My results are on my M2 mac:

% time py3 fib.py
1836311903
PYTHONSTARTUP=~/bin/py3startup.py python3 fib.py 175.63s user 0.48s system 99% cpu 2:56.13 total

% time ./a.out
1836311903
./a.out 8.97s user 0.03s system 99% cpu 8.997 total

The python code is 19.6 times slower.
Which is as Stephen suggested between 10-100 times.

Thanks for running that test!

I’m actually impressed that Python is only 20 times slower. What happens if you enable all the C++ optimizations you can?

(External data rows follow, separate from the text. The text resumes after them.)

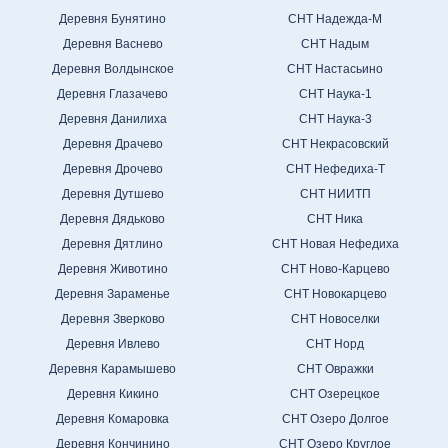
Деревня Бунятино
СНТ Надежда-М
Деревня Васнево
СНТ Надым
Деревня Волдынское
СНТ Настасьино
Деревня Глазачево
СНТ Наука-1
Деревня Данилиха
СНТ Наука-3
Деревня Драчево
СНТ Некрасовский
Деревня Дрочево
СНТ Нефедиха-Т
Деревня Дутшево
СНТ НИИТП
Деревня Дядьково
СНТ Ника
Деревня Дятлино
СНТ Новая Нефедиха
Деревня Животино
СНТ Ново-Карцево
Деревня Зараменье
СНТ Новокарцево
Деревня Зверково
СНТ Новоселки
Деревня Ивлево
СНТ Норд
Деревня Карамышево
СНТ Овражки
Деревня Кикино
СНТ Озерецкое
Деревня Комаровка
СНТ Озеро Долгое
Деревня Кончинино
СНТ Озеро Круглое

Using llvm’s -O2 I get this:

% c++ -O2 fib.cpp
% time ./a.out
1836311903
./a.out  4.98s user 0.02s system 94% cpu 5.296 total

% c++ fib.cpp
% time ./a.out
1836311903
./a.out  8.97s user 0.03s system 97% cpu 9.226 total

I did not bother with averaging lots of runs etc etc.

And as others have pointed out this might be a ok ish mathamatical algorithm its suck as a computer algorithm.

You probably mean Python doesn’t have a way.

There is a way, to a language designer.

Shedskin or Cython could probably run circles around a purely CPython approach.

Yes, I meant that, in Python, there is no way to know which functions are pure.

If you want to completely rewrite everything from scratch, sure, but at that point it’s not optimizing Python any more.